Court of Appeals certification; case activity
When deciding a defendant’s motion for postconviction DNA testing under Wis. Stat. § 974.07, must the circuit court presume that the DNA testing results will be exculpatory and then assess whether such presumed exculpatory results would lead to a reasonable probability that he would not have been prosecuted or convicted?
The issue here turns on the meaning of § 974.07(7)(a)2., which spells out one of the requirements a defendant must meet to get postconviction DNA testing of evidence at public expense. Specifically, the condition specified in the statute is that “[i]t is reasonably probable that the movant would not have been prosecuted [or] convicted … for the offense at issue in the motion under sub. (2), if exculpatory [DNA] testing results had been available before the prosecution [or] conviction … for the offense.”
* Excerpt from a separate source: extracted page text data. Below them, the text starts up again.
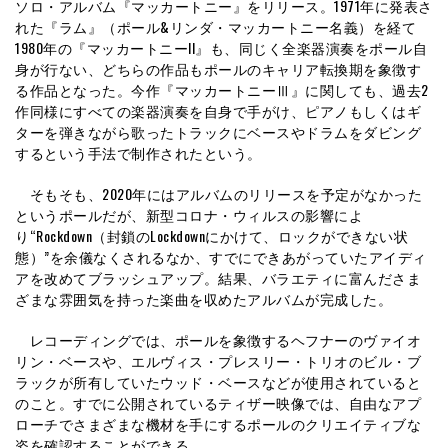
ソロ・アルバム『マッカートニー』をリリース。1971年に発表さ
れた『ラム』（ポール&リンダ・マッカートニー名義）を経て
1980年の『マッカートニーII』も、同じく全楽器演奏をポール自
身が行ない、どちらの作品もポールのキャリア転換期を象徴す
る作品となった。今作『マッカートニーⅢ』に関しても、過去2
作同様にすべての楽器演奏を自身で手がけ、ピアノもしくはギ
ターを弾きながら歌ったトラックにベースやドラムをダビング
するという手法で制作されたという。
そもそも、2020年にはアルバムのリリースを予定がなかった
というポールだが、新型コロナ・ウィルスの影響によ
り“Rockdown（封鎖のLockdownにかけて、ロックができない状
態）”を余儀なくされるなか、すでにできあがっていたアイディ
アを改めてブラッシュアップ。結果、バラエティに富んださま
ざまな雰囲気を持った楽曲を収めたアルバムが完成した。
レコーディングでは、ポールを象徴するヘフナーのヴァイオ
リン・ベースや、エルヴィス・プレスリー・トリオのビル・ブ
ラックが所有していたウッド・ベースなどが使用されていると
のこと。すでに公開されているティザー映像では、自由なアプ
ローチでさまざまな機材を手にするポールのクリエイティブな
姿を確認することができる。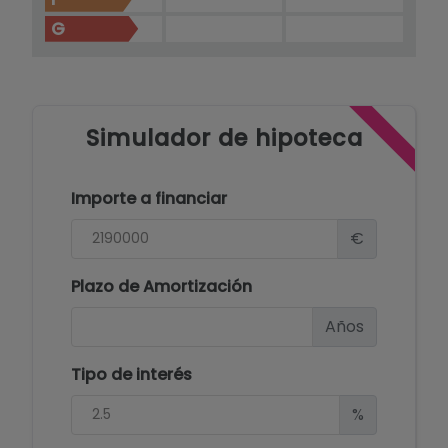
G
Simulador de hipoteca
Importe a financiar
€
Plazo de Amortización
Años
Tipo de interés
%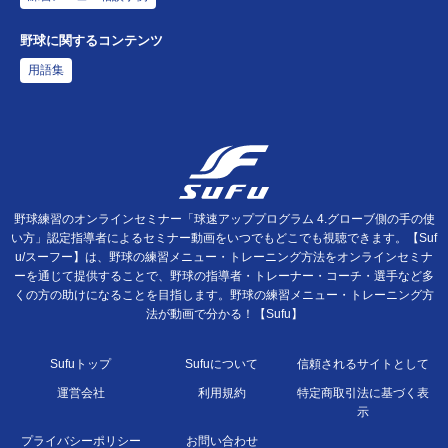
野球に関するコンテンツ
用語集
野球練習のオンラインセミナー「球速アッププログラム 4.グローブ側の手の使
い方」認定指導者によるセミナー動画をいつでもどこでも視聴できます。【Suf
u/スーフー】は、野球の練習メニュー・トレーニング方法をオンラインセミナ
ーを通じて提供することで、野球の指導者・トレーナー・コーチ・選手など多
くの方の助けになることを目指します。野球の練習メニュー・トレーニング方
法が動画で分かる！【Sufu】
Sufuトップ
Sufuについて
信頼されるサイトとして
運営会社
利用規約
特定商取引法に基づく表
示
プライバシーポリシー
お問い合わせ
Does this statute plainly mean, as Hennings argues, that the court must presume that the DNA testing results will be exculpatory, and then assess whether such presumed exculpatory results would lead to a reasonable probability that he would not have been prosecuted or convicted? Or, as the state argued (and the circuit court concluded), does Hennings’s straightforward grammatical reading lead to absurd results that could not have been intended by the legislature?–namely, that if the court must presume to be “exculpatory” any piece of evidence obtained by police from a crime scene that is arguably relevant to the investigation or prosecution and might have someone’s DNA on it, then there is no practical limit to mandatory postconviction testing at public expense, a result that would burden the resources of the state crime lab. Hennings rightly responds to the state’s (and court’s) reading that a presumption of exculpatory test results won’t require testing in every because the evidence must be “relevant to the investigation or prosecution that resulted in conviction,” § 974.07(2)(a), and because § 974.07(7)(a)2. itself requires an additional showing of a reasonable probability of a different result. See also State v. Hudson, 2004 WI App 99, ¶¶19-21, 273 Wis. 2d 707, 681 N.W.2d 316 (defendant could not demonstrate a reasonable probability that he would not have been prosecuted or convicted even if exculpatory DNA testing results were presumed “given the overwhelming evidence of his guilt”).
If this issue is, at seems to be, a relatively straightforward question of statutory interpretation, why, one might ask, the need to certify it to the supreme court? We’ll let the court of appeals explain that:
We acknowledge that the State’s and the circuit court’s warnings of unreasonably high numbers of motions for ultimately unfounded DNA testing at public expense are mere assertions, and we cannot discern whether such absurd results will follow from Hennings’[s] construction of the statute. Nevertheless, if the State and circuit court are correct, then the prospect of such a significant statewide impact warrants guidance from the Wisconsin Supreme Court. For the reasons above, we conclude that the dispute over the test to be applied when a defendant seeks DNA testing at public expense is a matter of statewide concern which is in need of prompt and final resolution by the Wisconsin Supreme Court. (Certification, page 9).